Former patient at Meadows Psychiatric Center sent to state prison for assaulting workers
A former patient who assaulted two workers at The Meadows Psychiatric Center was sentenced Tuesday to at least 2 1/2 years in state prison.
Thomas Birkl, 28, of Blair County, was sentenced by Centre County Judge Brian Marshall to a maximum of five years in state prison. He received credit for 10 months served in the Centre County Correctional Facility.
Birkl told Marshall he went to the inpatient psychiatric hospital for help and did not plan to injure the women.
“I know what I did was wrong,” Birkl said before his sentence was handed down. “... I do feel bad for what I did.”
Birkl was “acting out and throwing food around the facility” in April, state police at Rockview wrote in an affidavit of probable cause.
One psychiatric aide began to clean when Birkl struck her in the face and knocked her to the ground. He struck her two more times in the head. When another worker tried to intervene, Birkl also hit her in the back and head, police wrote.
Both were transported to Mount Nittany Medical Center.
One woman was pregnant and was treated for head injuries, Centre County First Assistant District Attorney Sean McGraw said. The other was treated for a head injury and complained of numbness in her left arm.
The latter told Marshall she was diagnosed with a concussion and could not work for two weeks. She said she is “constantly on high alert.”
“I don’t think it’s fair to go into work and get hurt,” she said.
Birkl pleaded guilty in November to two felony counts of aggravated assault; four charges were dropped. That added to Birkl’s lengthy list of convictions, including three prior aggravated assaults.
The attacks, McGraw said, were not spur of the moment. He said Birkl has a “deeply rooted proclivity for violence” toward health care workers.
Birkl “ultimately never had a chance,” Centre County First Assistant Public Defender Lora Rupert wrote in a memo to Marshall.

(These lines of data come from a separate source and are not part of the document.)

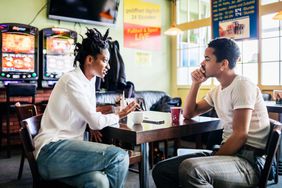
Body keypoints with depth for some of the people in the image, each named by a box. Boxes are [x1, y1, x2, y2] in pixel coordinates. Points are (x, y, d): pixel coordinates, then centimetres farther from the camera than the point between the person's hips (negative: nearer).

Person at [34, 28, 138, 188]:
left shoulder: (90, 80, 11)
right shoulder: (72, 81, -14)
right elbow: (97, 122, -17)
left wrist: (93, 124, 3)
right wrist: (120, 115, 2)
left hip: (68, 147, 7)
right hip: (52, 150, -7)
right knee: (119, 156, -23)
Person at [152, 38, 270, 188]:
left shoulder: (242, 86, -11)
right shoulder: (217, 91, 15)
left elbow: (240, 135, -18)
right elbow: (188, 114, 21)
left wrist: (214, 160, -15)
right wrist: (196, 83, 10)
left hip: (249, 160, -8)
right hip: (229, 152, 8)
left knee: (190, 169, -36)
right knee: (161, 170, -2)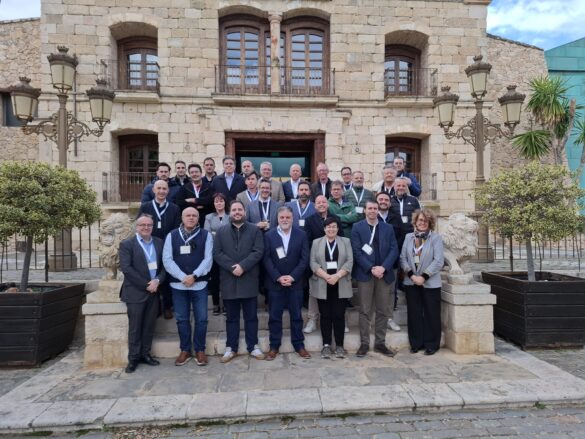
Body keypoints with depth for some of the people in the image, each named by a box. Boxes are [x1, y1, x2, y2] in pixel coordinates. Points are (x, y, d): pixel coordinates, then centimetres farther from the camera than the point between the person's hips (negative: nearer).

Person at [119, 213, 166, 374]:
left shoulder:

She added that Birkl has been a “product of the system.”
He was placed under the care of Blair County Children and Youth Services when he was 3 years old. He was hospitalized at The Meadows when he was 5 years old.

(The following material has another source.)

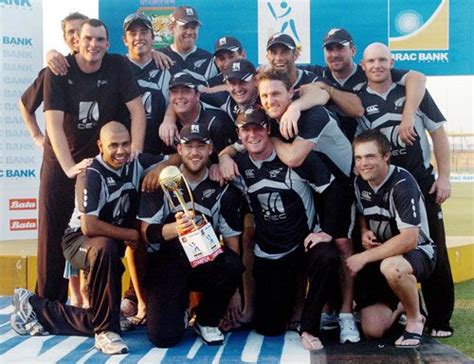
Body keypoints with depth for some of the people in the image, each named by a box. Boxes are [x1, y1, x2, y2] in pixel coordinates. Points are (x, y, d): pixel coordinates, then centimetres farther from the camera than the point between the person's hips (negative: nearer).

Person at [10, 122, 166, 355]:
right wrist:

He was placed in group homes, treatment centers, juvenile justice facilities and was previously incarcerated in state prison. Rupert pushed for Birkl to be sentenced to a shorter time period in the county jail, where she said he has done “extremely well.”
She said more than once that we was proud of him.
“Ultimately I’m not completely flummoxed by the sentencing but it’s my sincere hope the mental health needs of my client can be adequately addressed in that environment,” Rupert wrote in a text message to the Centre Daily Times after the hearing. “As defense counsel, we try to be the voice for our clients and inform the court of all mitigating circumstances and if we can achieve that then we’ve accomplished what we’ve set out to do.”